Dans le cadre de l'enquête sur l'affaire dite « Midas », l'ancien ministre de l'Énergie (2021-2025) a été informé de soupçons. Le Bureau national anticorruption d'Ukraine l'a annoncé, précisant que le cercle des suspects dans cette affaire de blanchiment d'argent et de participation à une organisation criminelle s'est élargi.
Selon l'enquête, en février 2021, un fonds d'investissement a été enregistré sur l'île d'Anguilla, territoire autonome d'outre-mer du Royaume-Uni, à l'initiative de membres d'une organisation criminelle démantelée en novembre 2025. Son objectif déclaré était de lever environ 100 millions de dollars.
Comme l'a noté la NABU, le fonds était dirigé par une connaissance de longue date des accusés dans cette affaire – un citoyen des Seychelles et de Saint-Kitts-et-Nevis – qui, selon l'enquête, fournissait des services de légalisation des produits du crime à titre professionnel.

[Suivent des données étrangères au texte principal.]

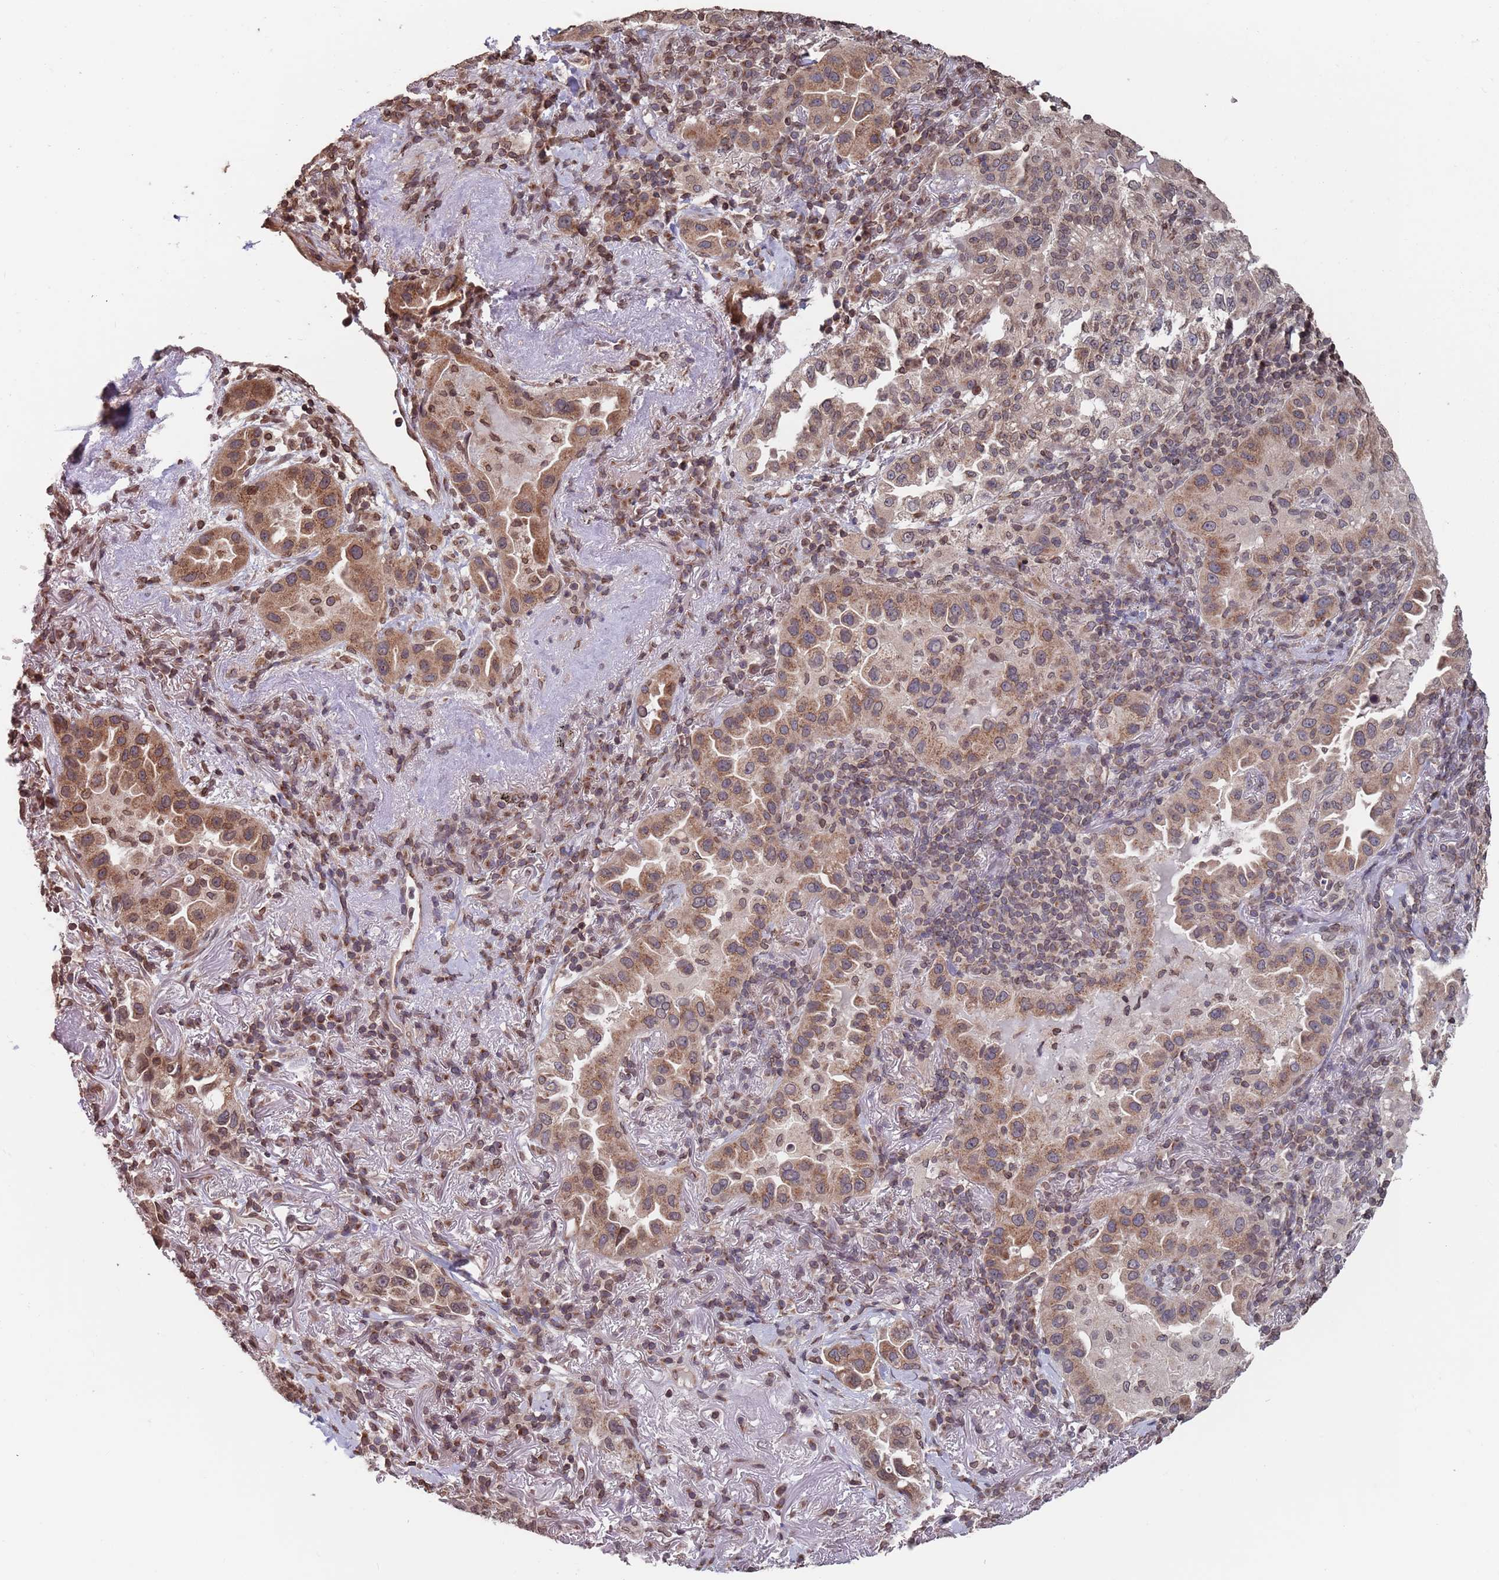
{"staining": {"intensity": "moderate", "quantity": ">75%", "location": "cytoplasmic/membranous,nuclear"}, "tissue": "lung cancer", "cell_type": "Tumor cells", "image_type": "cancer", "snomed": [{"axis": "morphology", "description": "Adenocarcinoma, NOS"}, {"axis": "topography", "description": "Lung"}], "caption": "This image reveals immunohistochemistry staining of human lung cancer (adenocarcinoma), with medium moderate cytoplasmic/membranous and nuclear positivity in approximately >75% of tumor cells.", "gene": "SDHAF3", "patient": {"sex": "female", "age": 69}}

La famille du suspect figurait parmi les prétendus « investisseurs » du fonds. Afin de dissimuler son implication, deux sociétés furent créées aux Îles Marshall, intégrées à la structure d'une fiducie enregistrée à Saint-Kitts-et-Nevis. Les bénéficiaires de ces sociétés étaient l'ex-épouse du haut fonctionnaire et leurs quatre enfants.

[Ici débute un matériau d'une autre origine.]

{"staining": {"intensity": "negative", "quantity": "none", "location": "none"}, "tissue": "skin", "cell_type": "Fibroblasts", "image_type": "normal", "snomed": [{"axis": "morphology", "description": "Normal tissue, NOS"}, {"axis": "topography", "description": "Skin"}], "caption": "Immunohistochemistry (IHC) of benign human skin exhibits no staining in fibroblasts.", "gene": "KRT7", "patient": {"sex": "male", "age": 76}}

Selon l'enquête, ces sociétés ont acheté des parts du fonds, et des membres de l'organisation criminelle ont transféré des fonds vers les comptes du fonds ouverts dans trois banques suisses au profit du suspect.
Les éléments de preuve reçus en Ukraine dans le cadre de l'entraide judiciaire internationale de la part des autorités compétentes de plusieurs États indiquent que, pendant le mandat du fonctionnaire, une organisation criminelle a reçu plus de 112 millions de dollars en espèces provenant d'activités illégales dans le secteur de l'énergie par l'intermédiaire d'un intermédiaire surnommé « Rocket ».
L'enquête laisse entendre que ces fonds ont été légalisés par le biais de divers instruments financiers, notamment des transactions en cryptomonnaie et des investissements dans le fonds susmentionné.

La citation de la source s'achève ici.